Using findFreqTerms to find the most frequent words from the text. We also filter the DTM to only contain the most frequent words.
threshold <- 0.1
min_freq = round(sms_dtm$nrow*(threshold/100),0)
min_freq
## [1] 6
# Create vector of most frequent words
freq_words <- findFreqTerms(x = sms_dtm, lowfreq = min_freq)
str(freq_words)
## chr [1:1266] "abiola" "abl" "about" "abt" "accept" "access" "account" ...
#Filter the DTM
sms_dtm_freq_train <- sms_dtm_train[ , freq_words]

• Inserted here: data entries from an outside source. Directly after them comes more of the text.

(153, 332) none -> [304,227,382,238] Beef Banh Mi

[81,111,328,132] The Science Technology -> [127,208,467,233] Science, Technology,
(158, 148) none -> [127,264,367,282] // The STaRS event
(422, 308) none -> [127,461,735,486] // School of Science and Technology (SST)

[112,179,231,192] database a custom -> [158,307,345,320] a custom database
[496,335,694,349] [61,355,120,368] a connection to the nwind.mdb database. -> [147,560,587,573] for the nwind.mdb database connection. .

sms_dtm_freq_test <- sms_dtm_test[ , freq_words]
dim(sms_dtm_freq_test)
## [1] 1115 1266
sms_dtm_freq_train <- sms_dtm_train[ , freq_words]
sms_dtm_freq_test <- sms_dtm_test[ , freq_words]
dim(sms_dtm_freq_train)
## [1] 4457 1266
# Converts any non-zero positive value to “Yes”
# Convert all zero values to “No”
convert_values <- function(x) {
x <- ifelse(x > 0, "Yes", "No")
}
sms_train <- apply(sms_dtm_freq_train, MARGIN = 2,
convert_values)
sms_test <- apply(sms_dtm_freq_test, MARGIN = 2,
convert_values)
Using the naiveBayes function to train the classifer, it uses the presence and absence of words to predict the probability if a SMS message is spam.
sms_classifier <- naiveBayes(sms_train, sms_train_labels)
#Make predictions on test set
sms_test_pred <- predict(sms_classifier, sms_test)
#Create confusion matrix
confusionMatrix(data = sms_test_pred, reference = sms_test_labels,
positive = "spam", dnn = c("Prediction", "Actual"))
## Confusion Matrix and Statistics
##
## Actual
## Prediction ham spam
## ham 965 16
## spam 5 129
##
## Accuracy : 0.9812
## 95% CI : (0.9714, 0.9883)
## No Information Rate : 0.87
## P-Value [Acc > NIR] : <2e-16
##
## Kappa : 0.914
##
## Mcnemar's Test P-Value : 0.0291
##
## Sensitivity : 0.8897
## Specificity : 0.9948
## Pos Pred Value : 0.9627
## Neg Pred Value : 0.9837
## Prevalence : 0.1300
## Detection Rate : 0.1157
## Detection Prevalence : 0.1202
## Balanced Accuracy : 0.9423
##
## 'Positive' Class : spam
##
We can see that we have an accuracy of 98.12%. The model rightfully predicts that 965 is ham and wrongfully predicts 5 is spam.